%%

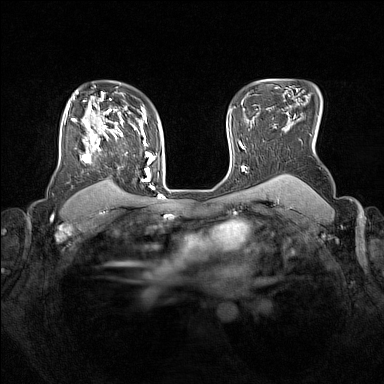
Breast MRI (dynamic contrast-enhanced), one axial slice; slice 112 of 160 in the series (ordered by position); dynamic contrast-enhanced series, time point 2 of 7 at this slice position (early post-contrast); 1.5 T; TE 1.8 ms, TR 5 ms; 1 mm slice thickness; 384 × 384 image matrix, field of view 330 × 330 mm. Female patient.
Structures marked on this image (semi-automatic segmentation, software-assisted and operator-edited):
- enhancing-tissue mask used for the functional tumour volume (all voxels passing the contrast-enhancement thresholds inside the analysis volume; usually the tumour): bounding box [x1, y1, x2, y2] px = [66, 105, 153, 189]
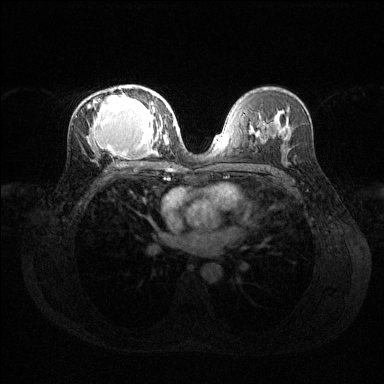
Breast MRI (dynamic contrast-enhanced), one axial slice. Position 76 of 144 along the scan axis. Dynamic contrast-enhanced series, time point 2 of 6 at this slice position (early post-contrast). 1.5 T. TE 1.6 ms, TR 4.6 ms. 384 × 384 image matrix, field of view 360 × 360 mm. Female patient.
Outlined on this slice (semi-automatically segmented with operator editing):
- enhancing-tissue mask used for the functional tumour volume (all voxels passing the contrast-enhancement thresholds inside the analysis volume; usually the tumour): bounding box <88,85,169,158> (left, top, right, bottom; pixels)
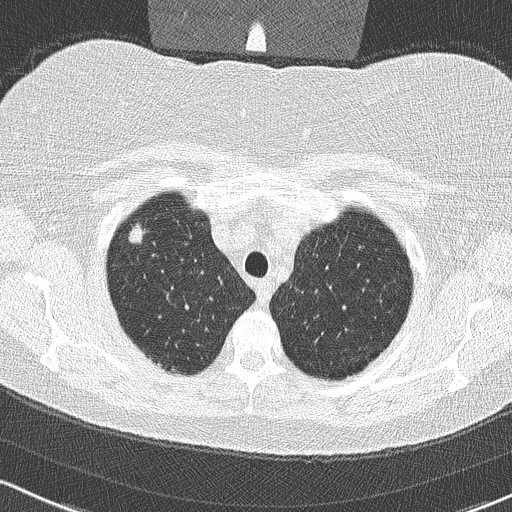
Chest CT (low-dose screening protocol), one axial image. Third screening round (two years after baseline). Lung window (W 1500 / L -600 HU). 2 mm slice thickness. 512 × 512 image matrix, field of view 320 × 320 mm. Female, age 58 years at enrolment. Former smoker at enrolment.
Expert-annotated lung lesion, bounding box (x1, y1, x2, y2) in pixels: (120, 218, 160, 255). The screening reader recorded 2 non-calcified nodules or masses ≥4 mm on this exam (right upper lobe, right lower lobe); which of them this box marks is not recorded. Later outcome: lung cancer diagnosed 48 days after this screen — bronchiolo-alveolar adenocarcinoma, NOS, right upper lobe, well differentiated (G1), stage IA (AJCC 6th edition), 9 mm at pathology.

%%

• About this exercise
Copy only this from above: the line containing "Outlined on this", the line containing "Chest CT (low-dose", and all lines between, printed exactly. Leave out the pictures.

• Written reply
Outlined on this slice (semi-automatically segmented with operator editing):
- enhancing-tissue mask used for the functional tumour volume (all voxels passing the contrast-enhancement thresholds inside the analysis volume; usually the tumour): bounding box <88,85,169,158> (left, top, right, bottom; pixels)
Chest CT (low-dose screening protocol), one axial image. Third screening round (two years after baseline). Lung window (W 1500 / L -600 HU). 2 mm slice thickness. 512 × 512 image matrix, field of view 320 × 320 mm. Female, age 58 years at enrolment. Former smoker at enrolment.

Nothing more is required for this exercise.